## Exercise directions
Determine how many lines of the listing below contain the string "ματς". Reply with the number alone.

Stored data entries

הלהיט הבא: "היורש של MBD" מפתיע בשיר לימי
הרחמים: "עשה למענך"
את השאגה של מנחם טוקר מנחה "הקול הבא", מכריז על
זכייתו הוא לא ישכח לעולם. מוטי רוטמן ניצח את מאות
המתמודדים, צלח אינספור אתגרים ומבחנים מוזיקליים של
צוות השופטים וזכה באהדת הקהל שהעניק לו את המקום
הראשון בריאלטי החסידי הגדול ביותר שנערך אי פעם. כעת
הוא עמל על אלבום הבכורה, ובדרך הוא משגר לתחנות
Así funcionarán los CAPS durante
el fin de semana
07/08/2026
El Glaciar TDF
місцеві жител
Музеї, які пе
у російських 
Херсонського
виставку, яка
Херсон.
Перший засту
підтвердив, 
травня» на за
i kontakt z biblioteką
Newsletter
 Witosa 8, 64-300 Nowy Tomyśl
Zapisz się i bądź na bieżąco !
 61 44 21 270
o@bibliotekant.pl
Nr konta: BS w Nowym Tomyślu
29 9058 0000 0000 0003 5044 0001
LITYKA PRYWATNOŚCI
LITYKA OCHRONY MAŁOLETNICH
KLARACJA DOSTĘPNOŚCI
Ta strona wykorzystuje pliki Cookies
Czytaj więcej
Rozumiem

...

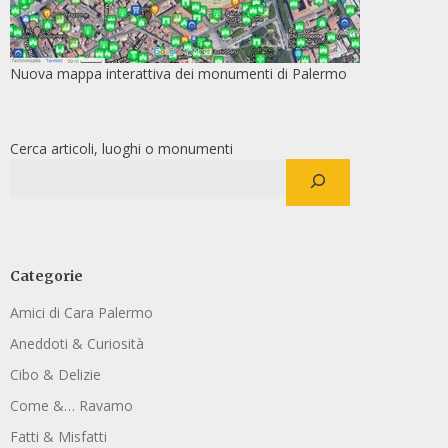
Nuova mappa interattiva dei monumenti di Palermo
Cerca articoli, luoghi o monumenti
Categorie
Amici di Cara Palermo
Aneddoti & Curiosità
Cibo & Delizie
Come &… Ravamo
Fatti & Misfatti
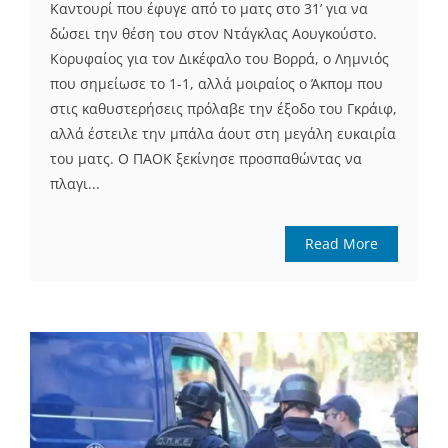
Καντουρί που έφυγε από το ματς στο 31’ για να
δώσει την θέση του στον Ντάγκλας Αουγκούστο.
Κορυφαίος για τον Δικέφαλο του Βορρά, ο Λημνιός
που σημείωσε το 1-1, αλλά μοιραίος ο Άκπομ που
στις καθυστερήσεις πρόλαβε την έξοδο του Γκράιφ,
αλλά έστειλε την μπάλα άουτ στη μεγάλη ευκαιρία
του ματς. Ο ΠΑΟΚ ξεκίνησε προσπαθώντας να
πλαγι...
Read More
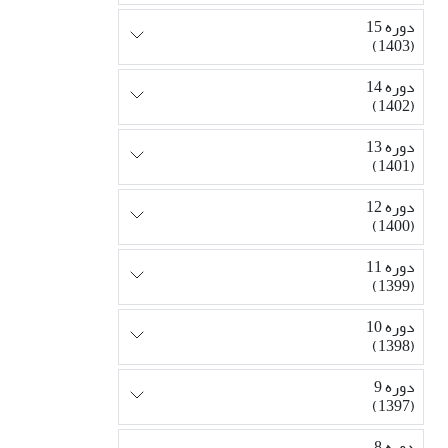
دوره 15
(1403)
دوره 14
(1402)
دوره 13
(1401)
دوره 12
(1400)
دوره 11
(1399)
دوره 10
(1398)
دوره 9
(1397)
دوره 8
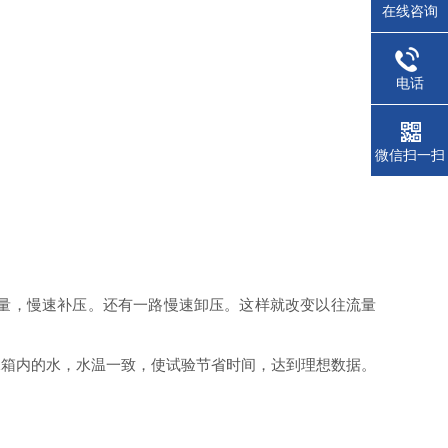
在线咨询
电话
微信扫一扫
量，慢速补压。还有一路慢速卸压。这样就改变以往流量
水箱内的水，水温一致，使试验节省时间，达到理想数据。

...

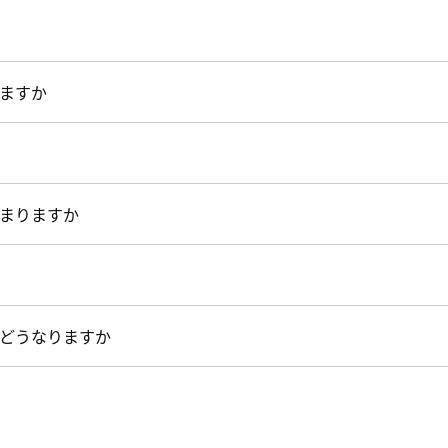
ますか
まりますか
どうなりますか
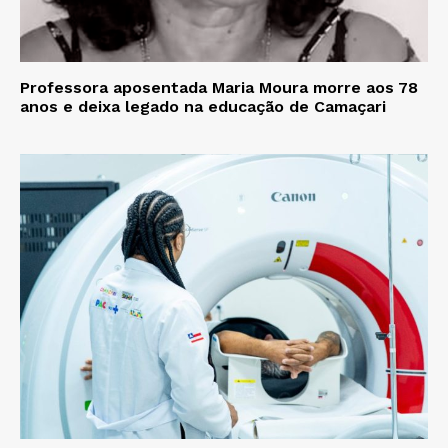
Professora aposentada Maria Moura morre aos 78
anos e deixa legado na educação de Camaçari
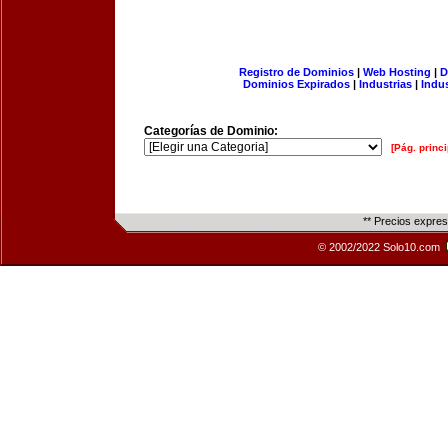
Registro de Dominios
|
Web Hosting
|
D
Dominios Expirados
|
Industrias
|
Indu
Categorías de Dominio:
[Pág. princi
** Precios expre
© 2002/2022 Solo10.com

## Response box
2